"Dear," she cried, "dear," to the great dark man, and in her tones were the sounds you will hear in the voice of a mother. "But God is kind that I see you again before I am wife to your cousin. And you too," and her laughter came again, "your cousin will be wife to you. It is droll," and she had always a taking way of that word. "Listen, my friend, here is this good night with a great strong wind and the moon clear like the fire of the Bon Dieu, and the little stars merry and twinkling, and the great white road. Are not we the children of this night? Are not we the frien's of the night peoples?"

Bryde nodded, still looking.

"Then this is mine—all this night, this good night. Come."

On the dry bracken, a little way from the roadside, he spread his coat to make a resting-place for her.

"Now," she cried, "tell me."

"This is not right, Helen," and then—

"I care not for right," she cried, and her laughing came again, but he waved her words aside.

"It will be only days now and you will be the wife of Hugh."

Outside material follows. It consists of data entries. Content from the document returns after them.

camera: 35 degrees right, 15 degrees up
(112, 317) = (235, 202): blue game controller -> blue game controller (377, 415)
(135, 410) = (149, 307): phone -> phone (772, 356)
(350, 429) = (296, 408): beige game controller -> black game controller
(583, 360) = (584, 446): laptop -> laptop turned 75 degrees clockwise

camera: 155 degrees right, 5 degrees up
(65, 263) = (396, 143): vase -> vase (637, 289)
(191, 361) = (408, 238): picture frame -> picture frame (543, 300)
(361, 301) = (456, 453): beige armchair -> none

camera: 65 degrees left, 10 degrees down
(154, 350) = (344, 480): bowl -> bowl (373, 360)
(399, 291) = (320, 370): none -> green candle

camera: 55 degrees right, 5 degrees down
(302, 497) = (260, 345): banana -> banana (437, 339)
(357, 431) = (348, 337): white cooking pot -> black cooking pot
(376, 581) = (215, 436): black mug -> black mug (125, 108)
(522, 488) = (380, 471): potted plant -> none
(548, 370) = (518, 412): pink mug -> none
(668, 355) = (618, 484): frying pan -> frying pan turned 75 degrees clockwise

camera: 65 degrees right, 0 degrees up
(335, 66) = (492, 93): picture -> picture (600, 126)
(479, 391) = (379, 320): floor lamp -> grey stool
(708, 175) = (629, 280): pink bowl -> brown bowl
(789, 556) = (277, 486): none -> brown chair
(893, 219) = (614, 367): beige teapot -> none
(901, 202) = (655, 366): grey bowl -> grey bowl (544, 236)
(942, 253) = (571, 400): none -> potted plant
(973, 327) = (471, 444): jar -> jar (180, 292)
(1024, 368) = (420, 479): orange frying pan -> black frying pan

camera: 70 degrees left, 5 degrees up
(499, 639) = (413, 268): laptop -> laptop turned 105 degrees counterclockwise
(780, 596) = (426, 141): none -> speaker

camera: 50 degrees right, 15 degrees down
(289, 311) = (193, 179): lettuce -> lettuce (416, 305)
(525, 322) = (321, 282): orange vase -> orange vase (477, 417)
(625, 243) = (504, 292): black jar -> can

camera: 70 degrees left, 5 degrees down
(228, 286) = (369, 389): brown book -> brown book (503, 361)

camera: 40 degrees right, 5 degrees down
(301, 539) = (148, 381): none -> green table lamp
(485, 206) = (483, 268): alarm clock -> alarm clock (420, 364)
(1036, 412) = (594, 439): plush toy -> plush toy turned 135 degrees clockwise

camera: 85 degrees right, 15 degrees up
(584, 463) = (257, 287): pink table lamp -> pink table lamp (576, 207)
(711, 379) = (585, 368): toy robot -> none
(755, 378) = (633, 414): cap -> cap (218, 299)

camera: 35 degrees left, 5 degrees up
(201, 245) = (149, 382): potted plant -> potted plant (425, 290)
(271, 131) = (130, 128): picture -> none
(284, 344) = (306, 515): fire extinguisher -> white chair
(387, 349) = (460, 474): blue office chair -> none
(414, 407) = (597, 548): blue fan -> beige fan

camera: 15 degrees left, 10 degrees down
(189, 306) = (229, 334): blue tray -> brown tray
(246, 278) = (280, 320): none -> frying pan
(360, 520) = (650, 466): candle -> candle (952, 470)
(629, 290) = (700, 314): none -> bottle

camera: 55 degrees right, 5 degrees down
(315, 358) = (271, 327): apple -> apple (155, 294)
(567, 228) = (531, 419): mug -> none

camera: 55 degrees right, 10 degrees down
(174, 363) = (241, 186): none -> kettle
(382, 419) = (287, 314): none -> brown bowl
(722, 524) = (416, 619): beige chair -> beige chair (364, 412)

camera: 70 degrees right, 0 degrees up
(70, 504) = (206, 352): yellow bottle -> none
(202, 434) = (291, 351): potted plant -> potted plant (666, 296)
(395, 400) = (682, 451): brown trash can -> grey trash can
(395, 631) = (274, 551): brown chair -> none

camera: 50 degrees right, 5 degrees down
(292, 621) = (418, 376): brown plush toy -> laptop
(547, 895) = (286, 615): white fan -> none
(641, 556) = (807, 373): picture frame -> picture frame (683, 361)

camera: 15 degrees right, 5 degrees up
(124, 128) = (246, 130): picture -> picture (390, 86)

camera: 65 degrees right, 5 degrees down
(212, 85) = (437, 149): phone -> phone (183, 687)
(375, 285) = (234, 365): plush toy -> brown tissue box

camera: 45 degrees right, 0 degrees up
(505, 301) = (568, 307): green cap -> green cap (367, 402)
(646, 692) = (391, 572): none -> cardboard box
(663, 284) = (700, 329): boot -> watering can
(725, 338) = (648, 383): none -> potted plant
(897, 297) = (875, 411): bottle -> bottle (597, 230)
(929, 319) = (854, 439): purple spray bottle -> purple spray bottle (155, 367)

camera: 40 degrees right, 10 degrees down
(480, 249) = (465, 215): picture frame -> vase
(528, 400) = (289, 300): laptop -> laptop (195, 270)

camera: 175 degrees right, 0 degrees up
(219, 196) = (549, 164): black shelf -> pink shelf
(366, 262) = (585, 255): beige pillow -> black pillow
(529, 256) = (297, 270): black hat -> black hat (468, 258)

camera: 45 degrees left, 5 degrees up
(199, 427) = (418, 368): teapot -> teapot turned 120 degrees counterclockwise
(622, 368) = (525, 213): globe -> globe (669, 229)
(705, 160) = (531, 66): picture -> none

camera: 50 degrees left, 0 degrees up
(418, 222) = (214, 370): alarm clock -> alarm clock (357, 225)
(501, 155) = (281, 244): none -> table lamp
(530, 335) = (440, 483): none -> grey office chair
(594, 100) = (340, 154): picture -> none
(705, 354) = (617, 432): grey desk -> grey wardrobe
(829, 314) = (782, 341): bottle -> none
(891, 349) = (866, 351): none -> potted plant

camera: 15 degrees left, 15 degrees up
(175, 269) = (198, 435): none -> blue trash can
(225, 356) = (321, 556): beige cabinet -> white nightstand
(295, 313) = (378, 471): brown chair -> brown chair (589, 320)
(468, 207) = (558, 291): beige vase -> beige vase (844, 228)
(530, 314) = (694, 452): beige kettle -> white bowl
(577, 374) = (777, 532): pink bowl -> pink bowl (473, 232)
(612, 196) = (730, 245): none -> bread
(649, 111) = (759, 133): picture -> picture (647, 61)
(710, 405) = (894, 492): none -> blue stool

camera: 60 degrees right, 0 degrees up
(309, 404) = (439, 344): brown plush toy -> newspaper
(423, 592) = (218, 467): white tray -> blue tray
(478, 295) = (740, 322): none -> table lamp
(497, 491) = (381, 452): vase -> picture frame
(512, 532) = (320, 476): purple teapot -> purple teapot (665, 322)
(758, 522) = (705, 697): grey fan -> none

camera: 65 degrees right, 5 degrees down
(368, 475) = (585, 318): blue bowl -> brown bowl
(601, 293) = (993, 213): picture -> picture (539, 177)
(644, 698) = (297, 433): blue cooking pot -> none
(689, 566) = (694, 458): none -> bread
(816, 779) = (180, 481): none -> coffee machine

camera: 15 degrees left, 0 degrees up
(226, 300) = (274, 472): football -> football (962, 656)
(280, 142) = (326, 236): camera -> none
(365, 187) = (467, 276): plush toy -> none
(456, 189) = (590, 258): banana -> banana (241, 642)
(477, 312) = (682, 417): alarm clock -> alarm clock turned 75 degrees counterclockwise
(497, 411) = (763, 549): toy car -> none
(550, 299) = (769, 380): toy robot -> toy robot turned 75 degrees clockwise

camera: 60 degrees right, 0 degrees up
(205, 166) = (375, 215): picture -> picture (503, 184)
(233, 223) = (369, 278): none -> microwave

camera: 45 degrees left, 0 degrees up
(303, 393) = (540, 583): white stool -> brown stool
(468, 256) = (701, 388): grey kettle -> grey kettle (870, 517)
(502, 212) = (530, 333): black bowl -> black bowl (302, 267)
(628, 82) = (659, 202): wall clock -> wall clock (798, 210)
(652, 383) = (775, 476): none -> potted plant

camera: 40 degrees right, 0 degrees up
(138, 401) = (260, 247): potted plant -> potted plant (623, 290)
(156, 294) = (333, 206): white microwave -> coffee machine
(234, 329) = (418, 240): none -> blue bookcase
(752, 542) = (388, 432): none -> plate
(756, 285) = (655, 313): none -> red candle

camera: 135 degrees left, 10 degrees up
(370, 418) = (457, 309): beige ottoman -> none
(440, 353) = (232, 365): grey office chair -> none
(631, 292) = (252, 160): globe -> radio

"No—no—no," she clasped her arms round herself. "All this will be his, but my heart—my heart will be waiting, but this one night my heart is mine. See," she cried, "he beat—beat—beat for joy. Once I tell you I will forget my convent ways, and I will make you forget. See, my mother love one man and marry another, and I am born, and all in me cry for that hill man—it is the cry from my mother in me."

Her hand was holding his arm. "Hugh tells me you will go to America with Margaret. It is not true—tell me."